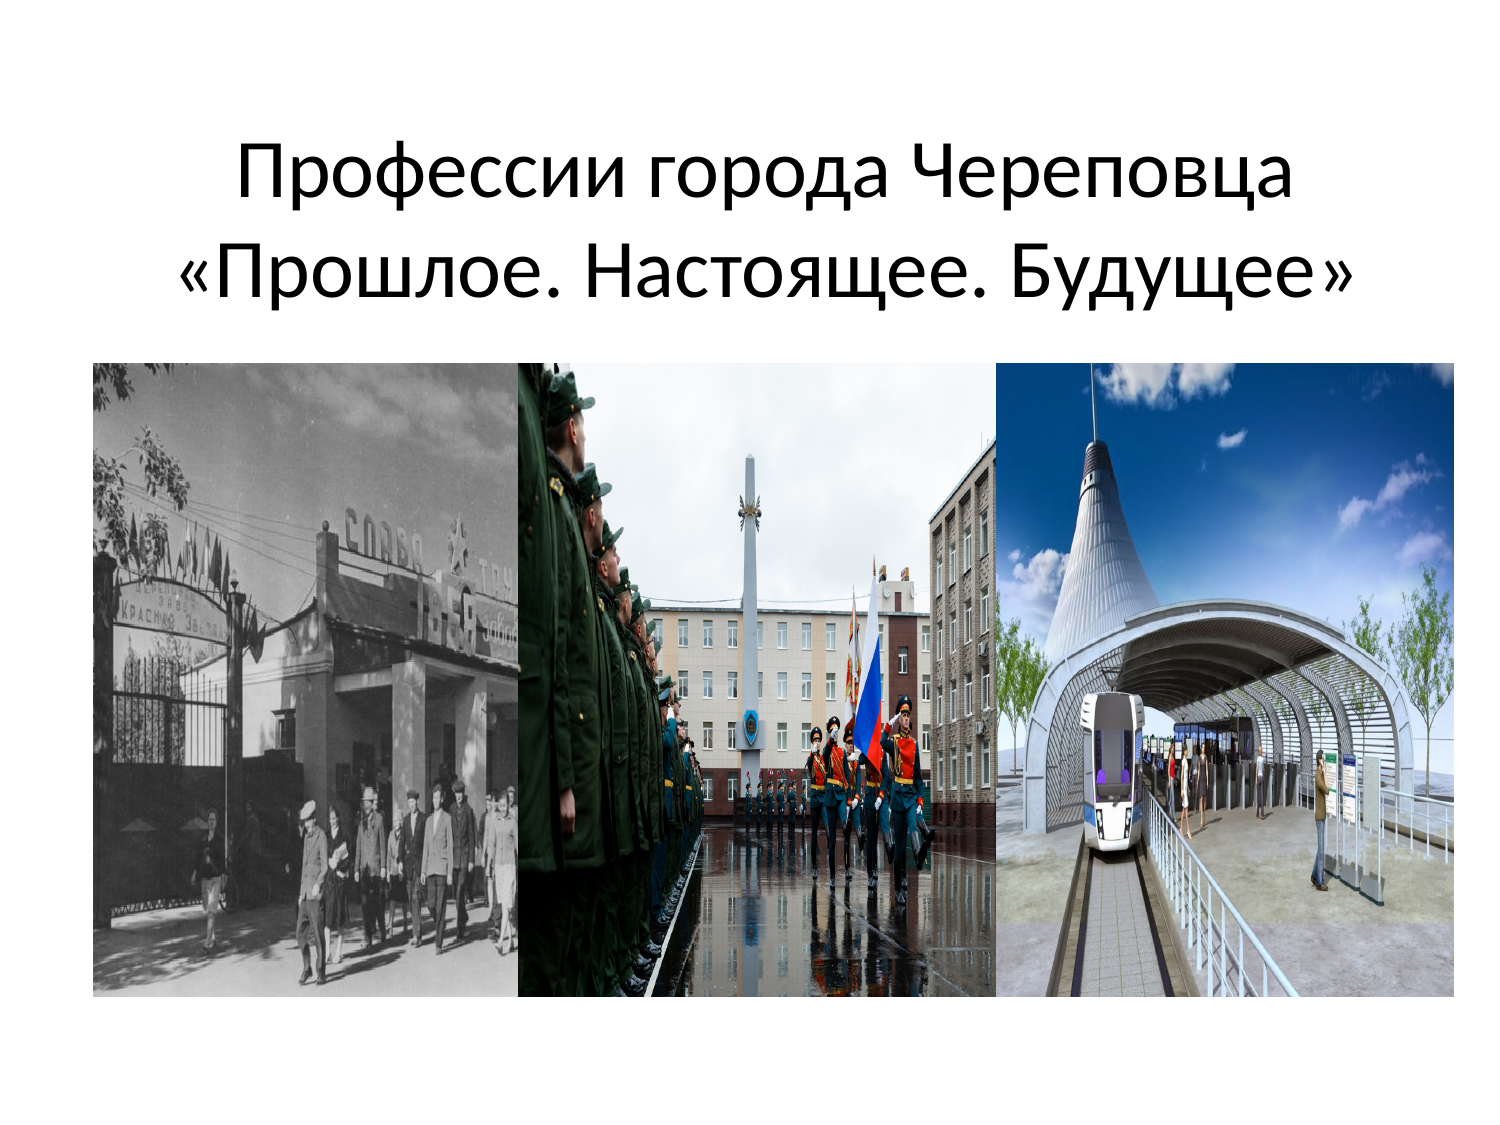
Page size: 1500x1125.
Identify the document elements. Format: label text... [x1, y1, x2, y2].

...

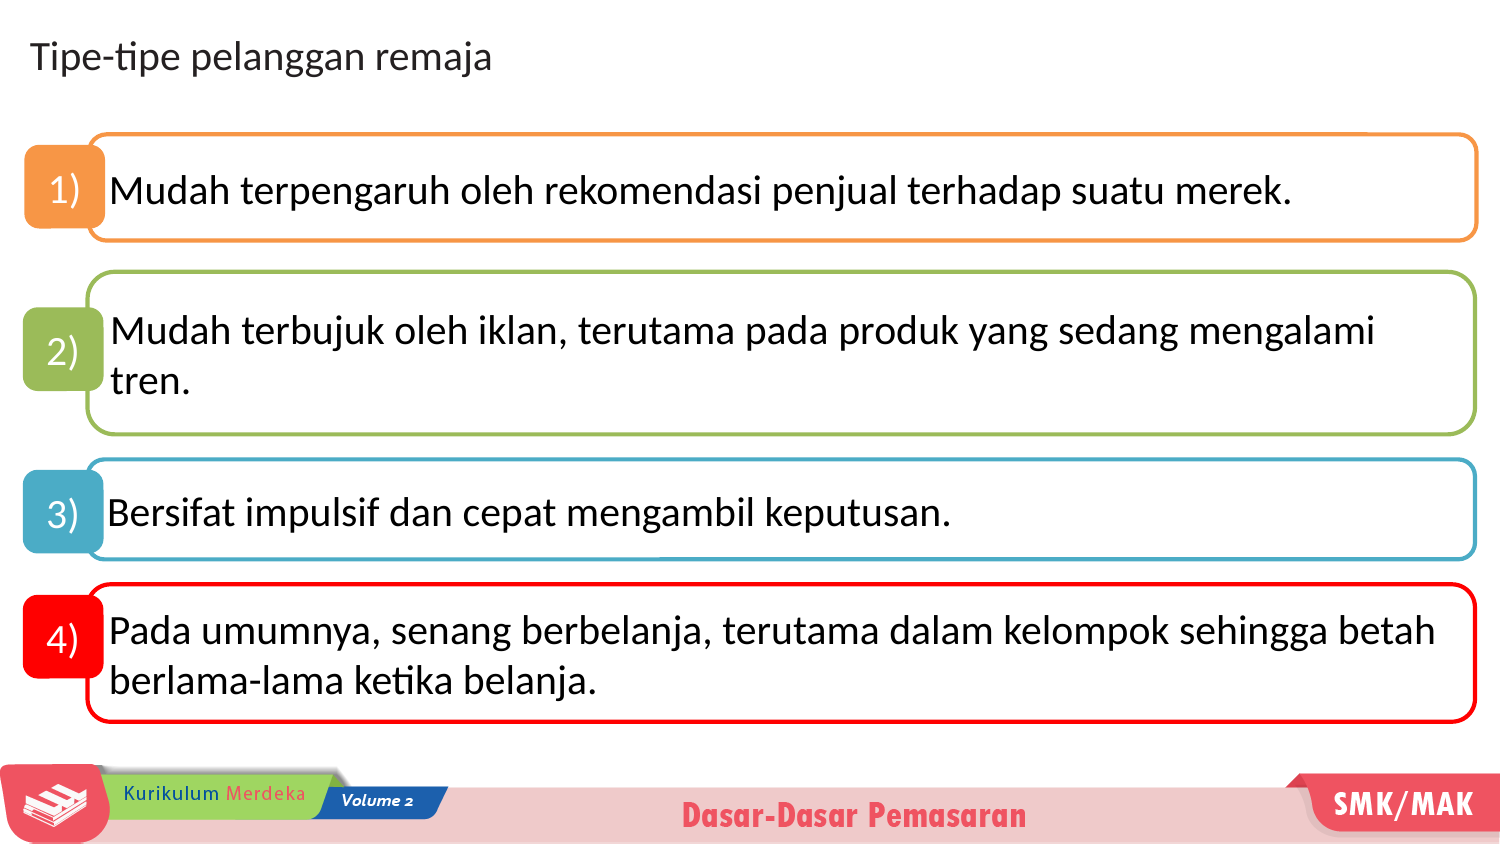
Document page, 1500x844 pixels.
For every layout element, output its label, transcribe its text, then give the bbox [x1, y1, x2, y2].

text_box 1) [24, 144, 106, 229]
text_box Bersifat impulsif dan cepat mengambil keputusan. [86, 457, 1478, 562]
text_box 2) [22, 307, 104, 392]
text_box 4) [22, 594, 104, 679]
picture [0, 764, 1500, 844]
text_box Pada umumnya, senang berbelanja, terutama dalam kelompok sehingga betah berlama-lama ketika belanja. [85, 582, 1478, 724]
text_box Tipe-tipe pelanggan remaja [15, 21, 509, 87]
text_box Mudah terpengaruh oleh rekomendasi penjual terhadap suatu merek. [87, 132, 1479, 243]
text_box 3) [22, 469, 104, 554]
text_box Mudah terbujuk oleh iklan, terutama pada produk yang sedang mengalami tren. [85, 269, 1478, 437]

Your objective
Print exactly the lines above, between the one holding "Page size: 1500x1125." and the one holding "Identify the document", inclusive, and nothing besides.

Answer to the problem
Page size: 1500x1125.
Identify the document elements. Format: label text... [x1, y1, x2, y2].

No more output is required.